Dingin angin menusuk dari celah-celah pepohonan. Desau dedaunan menggundah dua anak manusia yang larut dalam pikiran masing-masing di keheningan pojok kafe taman yang sepi pengunjung saat itu.
Perempuan itu membetulkan rambutnya yang jatuh ke dekat mata. Bibirnya sedikit bergetar ketika berdesis pelan, "Kamu tak bisa move on."
Si lelaki duduk diam, memegangi pinggir meja, sekali atau dua kali terdengar melepaskan nafas panjang. Si perempuan menemukan alasan untuk memacakkan mata hampir tanpa berkedip ke sinar terjauh yang masih terlihat di tepi kota. Hanya ada malam dan angin mengisi ruang di antara mereka.
"Mungkin memang lebih baik kita mengakhiri relasi yang timpang ini," perempuan yang mulai merasa kedinginan itu akhirnya memecah kesunyian.
"Bukan, bukan begitu akhirnya," sang lelaki memotong. "Kebersamaan kita ini terlalu berharga disudahi oleh kebodohan yang kulakukan di masa lalu."
"Kamu mencabut kutukanmu?"
"Tidak. Aku akan lebih terkutuk jika mencabut ucapan bibirku sendiri. Karena itu, aku akan berhenti berkata-kata. Aku tak mau membuat ketololan yang sama seperti dulu. Kalau kamu mengerti jawablah aku tanpa kata-kata."

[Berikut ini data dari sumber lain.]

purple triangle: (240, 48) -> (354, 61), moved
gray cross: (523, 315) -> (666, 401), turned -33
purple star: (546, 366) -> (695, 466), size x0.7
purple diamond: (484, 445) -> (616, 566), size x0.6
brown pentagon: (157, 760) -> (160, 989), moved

Lelaki itu menjulurkan tangan kanannya dan mengambil tangan kiri sang perempuan. Meletakkan tangan perempuan itu di dadanya beberapa lama, lelaki itu kemudian mengangkat dan menyentuhkan jemari sang perempuan ke bibirnya dan membiarkannya terus di sana.
Sang perempuan terpana. Dia merasa ada bulir hangat mengalir di punggung tangannya. Dia menggamit dan membawa jemari sang lelaki mendekat ke kepalanya dan menundukkan dahinya hingga menempel pada punggung tangan lelaki itu. Dia merasa ada yang hangat mengalir dari rongga matanya membasahi ujung jemari lelaki itu.